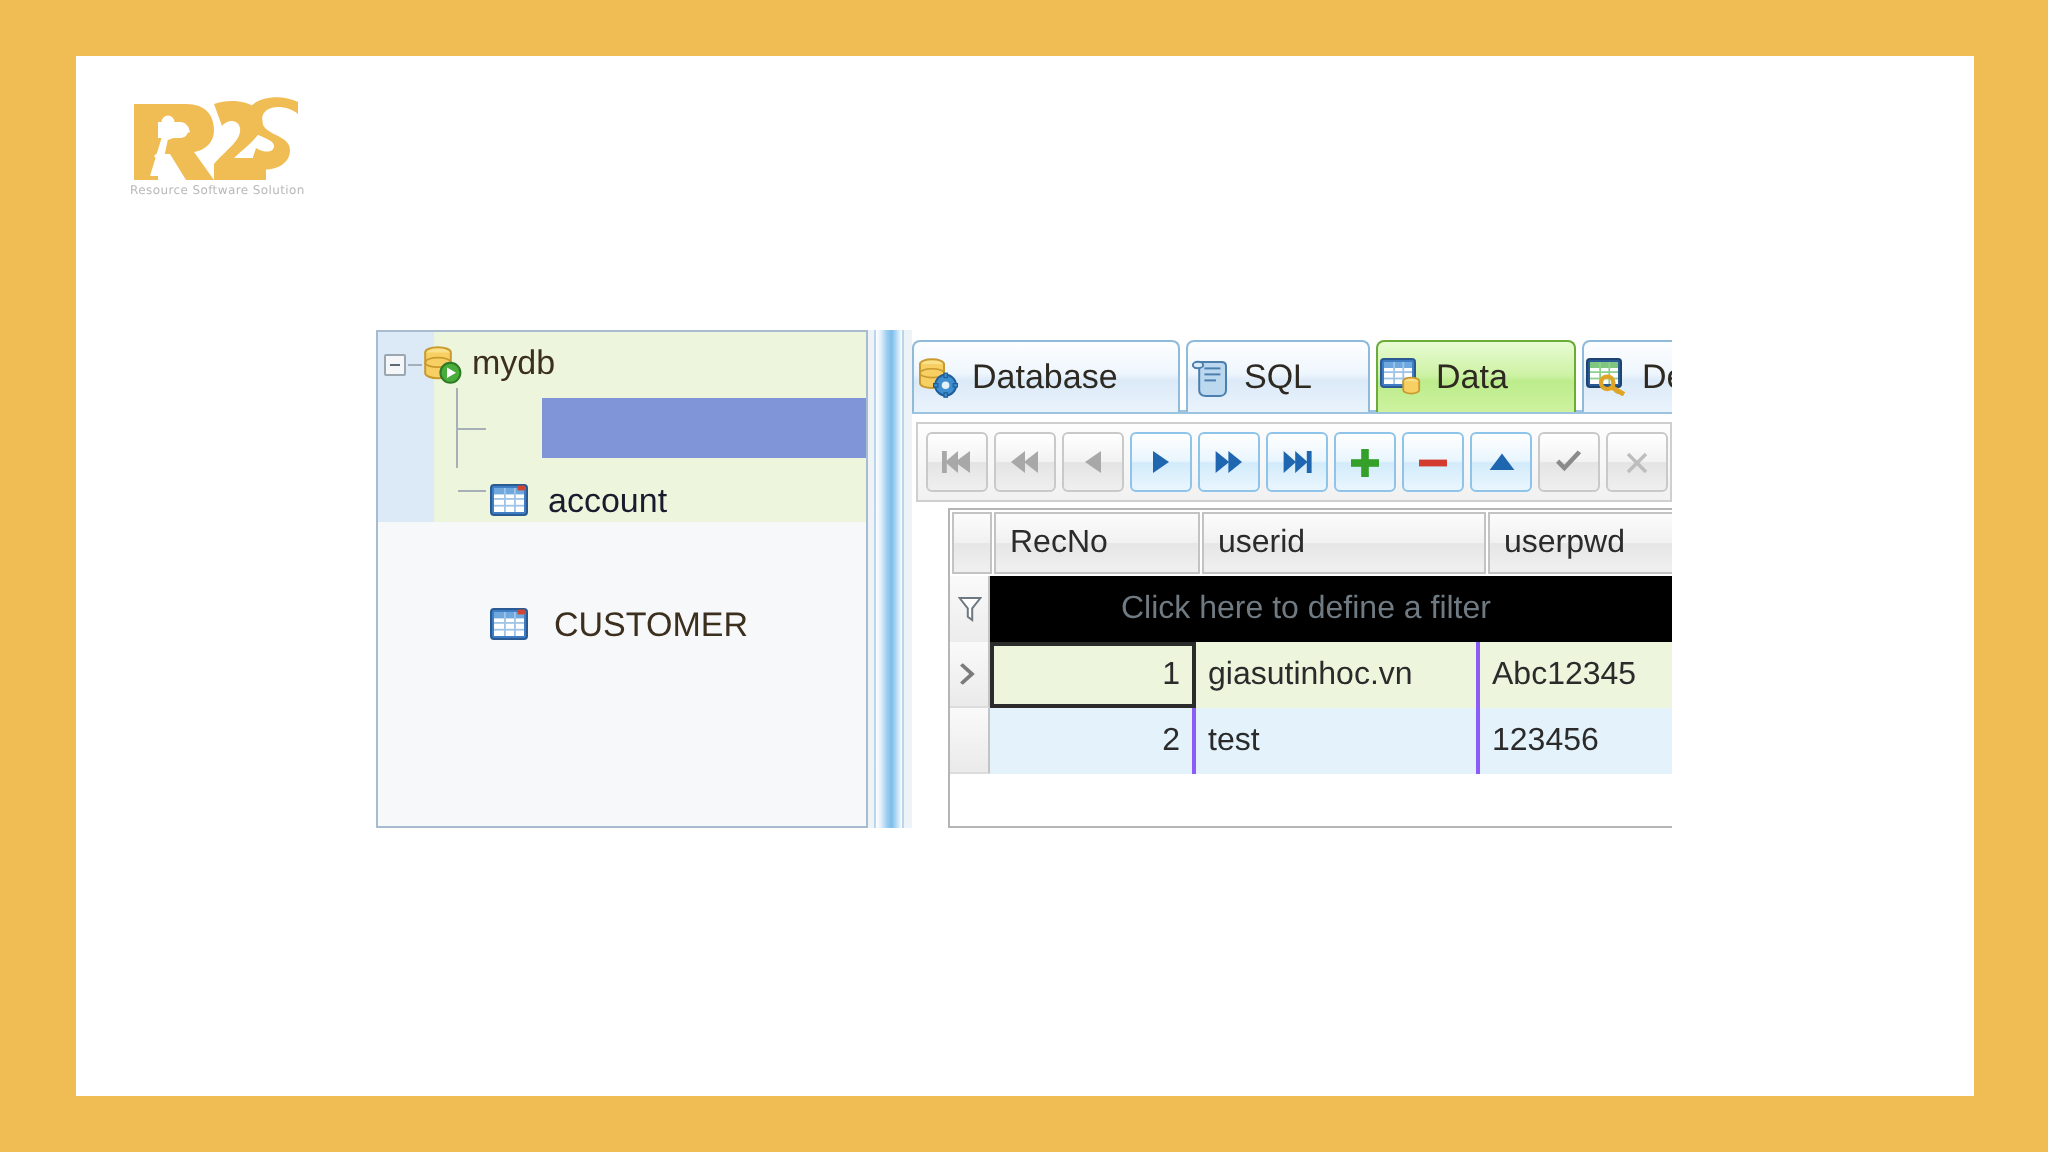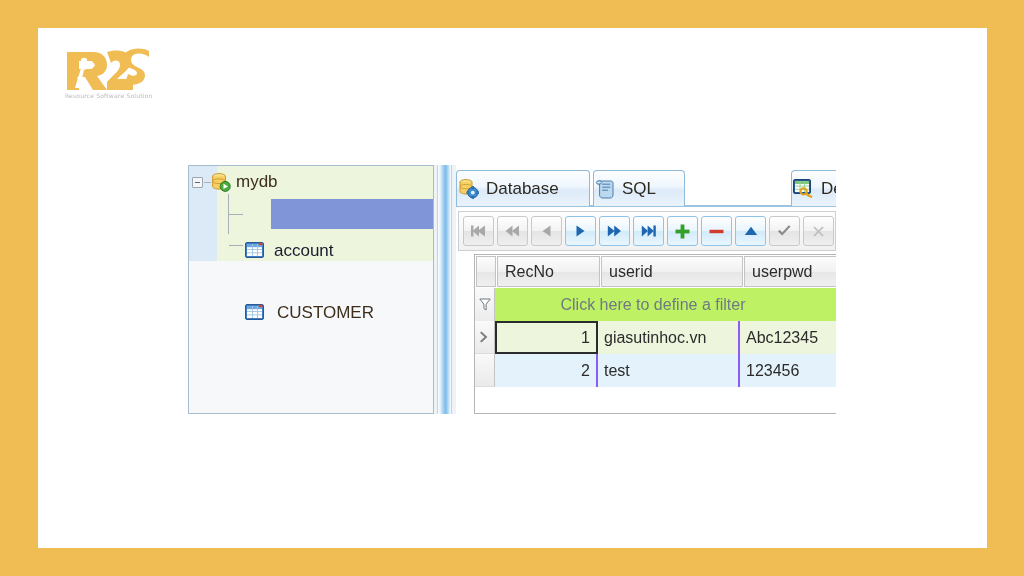--- a/index.html
+++ b/index.html
@@ -140,21 +140,21 @@
     background:linear-gradient(to bottom,#fcfcfc 0%,#f1f1f1 50%,#e6e6e6 51%,#f0f0f0 100%);
     border:1px solid #c3c3c3;margin:1px 0 1px 1px;
     display:flex;align-items:center;padding-left:7px;
     font-size:16px;color:#2b2b2b;
   }
   .ind-col{width:20px;flex:0 0 20px;padding-left:0;justify-content:center;}
   .c-recno{width:103px;flex:0 0 103px;}
   .c-userid{width:142px;flex:0 0 142px;}
   .c-userpwd{width:108px;flex:0 0 108px;}
 
-  .filterrow{display:flex;height:33px;background:#bef264;}
+  .filterrow{display:flex;height:33px;background:#000000;}
   .filter-ind{
     width:20px;flex:0 0 20px;box-sizing:border-box;
     background:linear-gradient(to bottom,#fafafa 0%,#ececec 100%);
     border-right:1px solid #c3c3c3;
     display:flex;align-items:center;justify-content:center;
   }
   .filter-text{
     flex:1;display:flex;align-items:center;justify-content:center;
     font-size:16px;color:#6f7a82;padding-right:40px;
   }
@@ -287,20 +287,34 @@
           <svg width="20" height="20" viewBox="0 0 20 20">
             <path d="M4 2 C2 2 1.4 4 2.6 5 L4.6 5 L4.6 16 C4.6 18 6 19 8 19 L15 19 C17 19 18 17.6 18 16 L18 4 C18 2.6 16.8 2 15.6 2 Z" fill="#bcd8ef" stroke="#4b7fae" stroke-width="1"></path>
             <path d="M7.2 5.2 L15.2 5.2" stroke="#4b7fae" stroke-width="1"></path>
             <path d="M7.2 8.2 L15.2 8.2" stroke="#4b7fae" stroke-width="1"></path>
             <path d="M7.2 11.2 L13 11.2" stroke="#4b7fae" stroke-width="1"></path>
             <ellipse cx="4" cy="3.5" rx="2.6" ry="1.6" fill="#dcecf8" stroke="#4b7fae"></ellipse>
           </svg>
           <span class="tab-label">SQL</span>
         </div>
 
+        <div class="tab active" style="left:232px;width:100px;">
+          <svg width="21" height="19" viewBox="0 0 21 19">
+            <rect x="0.5" y="0.5" width="17" height="14" rx="1.5" fill="#3f7ec4" stroke="#2a5a94"></rect>
+            <rect x="2" y="2" width="14" height="11" fill="#ffffff"></rect>
+            <rect x="2" y="2" width="14" height="3" fill="#6fa8de"></rect>
+            <rect x="2" y="6.6" width="14" height="0.9" fill="#9fc4e6"></rect>
+            <rect x="2" y="9.8" width="14" height="0.9" fill="#9fc4e6"></rect>
+            <rect x="6.6" y="2" width="0.9" height="11" fill="#9fc4e6"></rect>
+            <rect x="11.2" y="2" width="0.9" height="11" fill="#9fc4e6"></rect>
+            <ellipse cx="15.6" cy="11.6" rx="4" ry="1.8" fill="#fbe08a" stroke="#c99a2e" stroke-width="0.9"></ellipse>
+            <path d="M11.6 11.6 L11.6 16 C11.6 17 13.4 17.8 15.6 17.8 C17.8 17.8 19.6 17 19.6 16 L19.6 11.6" fill="#f7cf63" stroke="#c99a2e" stroke-width="0.9"></path>
+          </svg>
+          <span class="tab-label">Data</span>
+        </div>
 
         <div class="tab" style="left:335px;width:88px;">
           <svg width="21" height="19" viewBox="0 0 21 19">
             <rect x="0.5" y="0.5" width="17" height="14" rx="1.5" fill="#2a5a94" stroke="#1d4370"></rect>
             <rect x="2" y="2" width="14" height="11" fill="#ffffff"></rect>
             <rect x="2" y="2" width="14" height="3" fill="#7fc67f"></rect>
             <rect x="2" y="6.6" width="14" height="0.9" fill="#8fd08f"></rect>
             <rect x="2" y="9.8" width="14" height="0.9" fill="#8fd08f"></rect>
             <rect x="6.6" y="2" width="0.9" height="11" fill="#8fd08f"></rect>
             <rect x="11.2" y="2" width="0.9" height="11" fill="#8fd08f"></rect>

-*-

■ JOB
Return, unchanged, each line from the line containing "11.6 L11.6 16" through the last line of the material.

■ RESPONSE
+            <path d="M11.6 11.6 L11.6 16 C11.6 17 13.4 17.8 15.6 17.8 C17.8 17.8 19.6 17 19.6 16 L19.6 11.6" fill="#f7cf63" stroke="#c99a2e" stroke-width="0.9"></path>
+          </svg>
+          <span class="tab-label">Data</span>
+        </div>
 
         <div class="tab" style="left:335px;width:88px;">
           <svg width="21" height="19" viewBox="0 0 21 19">
             <rect x="0.5" y="0.5" width="17" height="14" rx="1.5" fill="#2a5a94" stroke="#1d4370"></rect>
             <rect x="2" y="2" width="14" height="11" fill="#ffffff"></rect>
             <rect x="2" y="2" width="14" height="3" fill="#7fc67f"></rect>
             <rect x="2" y="6.6" width="14" height="0.9" fill="#8fd08f"></rect>
             <rect x="2" y="9.8" width="14" height="0.9" fill="#8fd08f"></rect>
             <rect x="6.6" y="2" width="0.9" height="11" fill="#8fd08f"></rect>
             <rect x="11.2" y="2" width="0.9" height="11" fill="#8fd08f"></rect>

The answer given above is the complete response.